*What you need to do*: Please give back word for word the lines of the material below between the line containing "Android's core specification, see the" and the line containing "See the requirements", inclusive.

*Information shown*:
*** Block opens ***

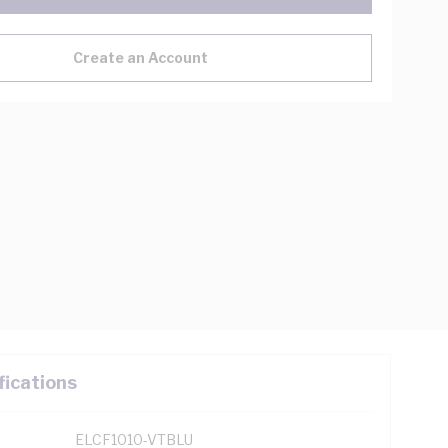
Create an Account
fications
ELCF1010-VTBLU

*** Block closes ***
*** Block opens ***

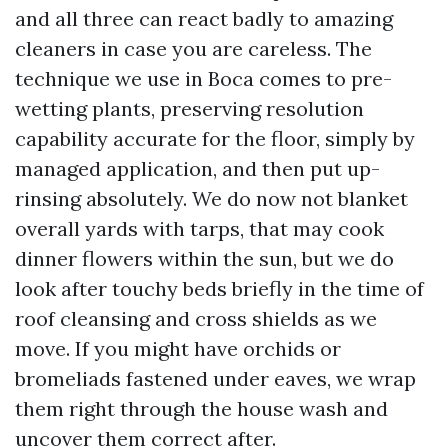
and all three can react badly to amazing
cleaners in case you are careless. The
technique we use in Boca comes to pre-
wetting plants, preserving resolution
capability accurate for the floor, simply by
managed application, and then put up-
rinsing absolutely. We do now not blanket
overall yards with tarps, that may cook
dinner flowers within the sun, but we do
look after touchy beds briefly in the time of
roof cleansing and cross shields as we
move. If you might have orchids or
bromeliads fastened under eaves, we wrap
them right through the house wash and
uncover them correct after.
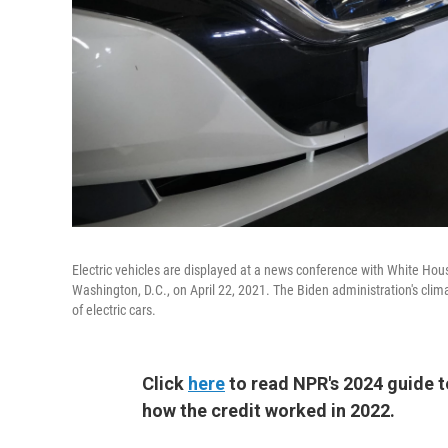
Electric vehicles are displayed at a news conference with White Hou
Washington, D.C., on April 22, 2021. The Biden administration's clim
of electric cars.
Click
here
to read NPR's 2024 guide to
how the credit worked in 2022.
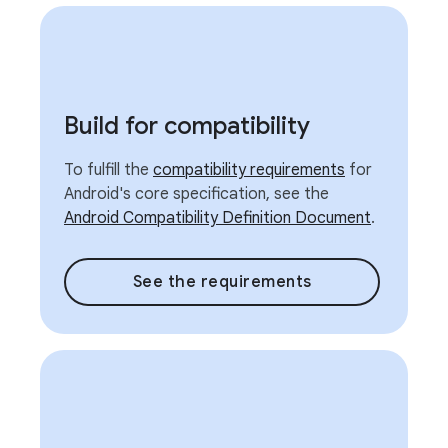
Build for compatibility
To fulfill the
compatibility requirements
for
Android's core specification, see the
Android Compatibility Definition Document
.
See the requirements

*** Block closes ***
*** Block opens ***

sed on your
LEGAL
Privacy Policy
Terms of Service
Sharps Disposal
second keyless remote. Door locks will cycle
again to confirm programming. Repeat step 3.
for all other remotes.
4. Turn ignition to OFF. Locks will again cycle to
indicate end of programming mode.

*** Block closes ***

*Task result*:
Android's core specification, see the
Android Compatibility Definition Document
.
See the requirements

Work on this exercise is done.